Shedding light on VWSA’s new budget SUV and possible half-tonne bakkie

It remains to be seen how closely the upcoming half-tonner will resemble the Tarok concept of 2018, particularly given new rumours that the bakkie will be T-Cross based.

It remains to be seen how closely the upcoming half-tonner will resemble the Tarok concept of 2018, particularly given new rumours that the bakkie will be T-Cross based.

Published Feb 8, 2024


It’s now well known that Volkswagen South Africa is planning to build a new Polo-based compact SUV at its local factory in Kariega, Eastern Cape.

Although this “third model” has yet to be officially confirmed, VWSA CEO Martina Biene has mentioned the project on numerous occasions in the past year, and it was a topic of discussion once again at this year’s Volkswagen Indaba in Kariega.

Biene and other insiders have also hinted that a half-tonne bakkie is under consideration for local introduction, but this would likely follow the compact SUV, which VWSA is aiming to launch around 2026 or 2027.

Now Brazilian media have possibly shed some light on both projects, following Volkswagen’s confirmation that it is investing $1.8 billion dollars (R34bn) to produce four new models in its Brazilian factories.

Among these is a new budget SUV, as well as a replacement for the ageing Saveiro half-tonne bakkie.

Engineering News reported in late 2022 that the compact SUV which VWSA plans to produce, is being developed in conjunction with the Brazilian division, although it will be a product that’s very much suited to African markets.

Which means it’s very likely that Brazil’s new entry SUV, which has yet to be revealed, will be closely related to VWSA’s third production model that will be built alongside the Polo and Polo Vivo.

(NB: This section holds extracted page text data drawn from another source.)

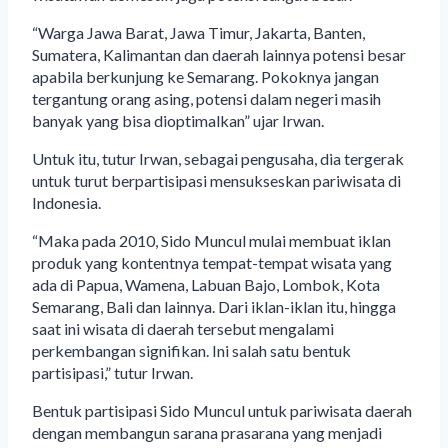
“Warga Jawa Barat, Jawa Timur, Jakarta, Banten,
Sumatera, Kalimantan dan daerah lainnya potensi besar
apabila berkunjung ke Semarang. Pokoknya jangan
tergantung orang asing, potensi dalam negeri masih
banyak yang bisa dioptimalkan” ujar Irwan.
Untuk itu, tutur Irwan, sebagai pengusaha, dia tergerak
untuk turut berpartisipasi mensukseskan pariwisata di
Indonesia.
“Maka pada 2010, Sido Muncul mulai membuat iklan
produk yang kontentnya tempat-tempat wisata yang
ada di Papua, Wamena, Labuan Bajo, Lombok, Kota
Semarang, Bali dan lainnya. Dari iklan-iklan itu, hingga
saat ini wisata di daerah tersebut mengalami
perkembangan signifikan. Ini salah satu bentuk
partisipasi,” tutur Irwan.
Bentuk partisipasi Sido Muncul untuk pariwisata daerah
dengan membangun sarana prasarana yang menjadi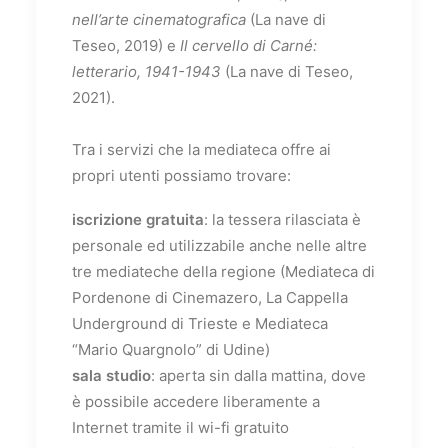
nell’arte cinematografica
(La nave di
Teseo, 2019) e
Il cervello di Carné:
letterario, 1941-1943
(La nave di Teseo,
2021).
Tra i servizi che la mediateca offre ai
propri utenti possiamo trovare:
iscrizione gratuita
: la tessera rilasciata è
personale ed utilizzabile anche nelle altre
tre mediateche della regione (Mediateca di
Pordenone di Cinemazero, La Cappella
Underground di Trieste e Mediateca
“Mario Quargnolo” di Udine)
sala studio
: aperta sin dalla mattina, dove
è possibile accedere liberamente a
Internet tramite il wi-fi gratuito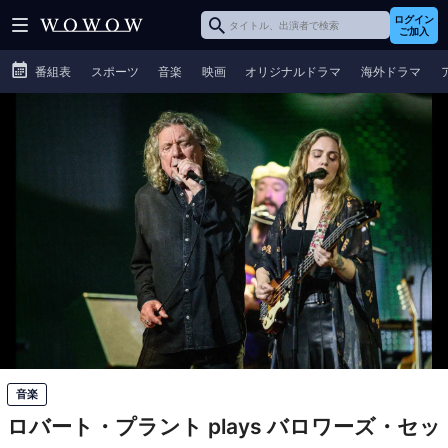
ログイン
ご加入
番組表
スポーツ
音楽
映画
オリジナルドラマ
海外ドラマ
音楽
ロバート・プラント plays バロワーズ・セッ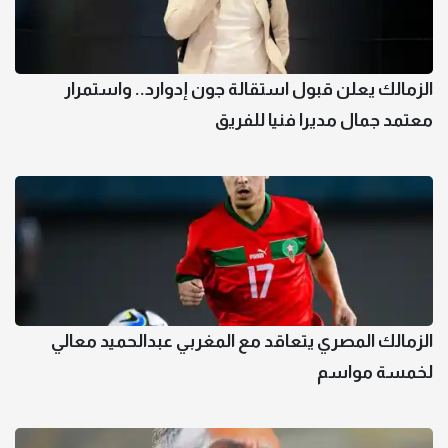
الزمالك يعلن قبول استقالة جون إدوارد.. واستمرار
معتمد جمال مديرا فنيا للفريق
الزمالك المصري يتعاقد مع المغربي عبدالحميد معالي
لخمسة مواسم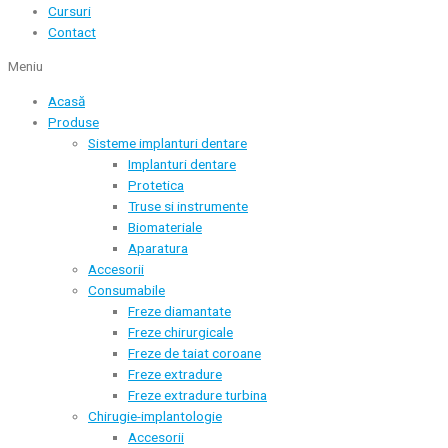
Cursuri
Contact
Meniu
Acasă
Produse
Sisteme implanturi dentare
Implanturi dentare
Protetica
Truse si instrumente
Biomateriale
Aparatura
Accesorii
Consumabile
Freze diamantate
Freze chirurgicale
Freze de taiat coroane
Freze extradure
Freze extradure turbina
Chirugie-implantologie
Accesorii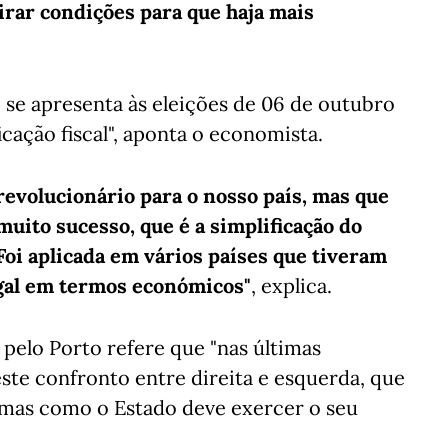
rar condições para que haja mais
 se apresenta às eleições de 06 de outubro
icação fiscal", aponta o economista.
revolucionário para o nosso país, mas que
muito sucesso, que é a simplificação do
Foi aplicada em vários países que tiveram
ugal em termos económicos"
, explica.
l pelo Porto refere que "nas últimas
este confronto entre direita e esquerda, que
rmas como o Estado deve exercer o seu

According to Motor 1 Brazil, the as-yet-unnamed budget SUV will slot below the current Nivus (AKA Taigo), and is likely to measure just over four metres in length. This will make it similar in size to other budget SUVs like the Renault Kiger, Nissan Magnite and recently discontinued Suzuki Brezza.

Brazil’s president has previously referred to this Polo-based product as the country’s new “national SUV”, Motor1 reports.

The publication expects the current 1.0-litre TSI motor to provide power, but we have a sneaking suspicion that the locally produced normally aspirated petrol engines offered in the Polo Vivo could also feature. Not only to keep pricing in check, but also to help keep the Eastern Cape engine factory in business.

As for the new half-tonne bakkie, Motor 1 says it’ll be similar in size to the new Chevrolet Montana, making it somewhat larger than the current Saveiro, and Volkswagen is likely to offer both single cab and double cab configurations.

Interestingly, the Brazilian publication believes the bakkie will be closely based on the Volkswagen T-Cross, given that it will be produced in the same factory. This means it could differ significantly from the Tarok concept of 2018, which was meant to preview Brazil’s future pick-up truck. But clearly much has changed since then.

The new pick-up is still something of a long-shot for South Africa, with initial emphasis going onto the budget SUV, but we do know that it is very much under consideration, particularly given VWSA’s renewed focus on the African market.

As IOL reported on Wednesday, the company is now trading as Volkswagen Group Africa.

With Polo exports to Europe set to dry up towards the end of the decade, as the hatchback is discontinued to make way for electric models, the local division will be looking to increase exports on its own continent, on which vehicle sales are projected to triple to three million units annually by 2030.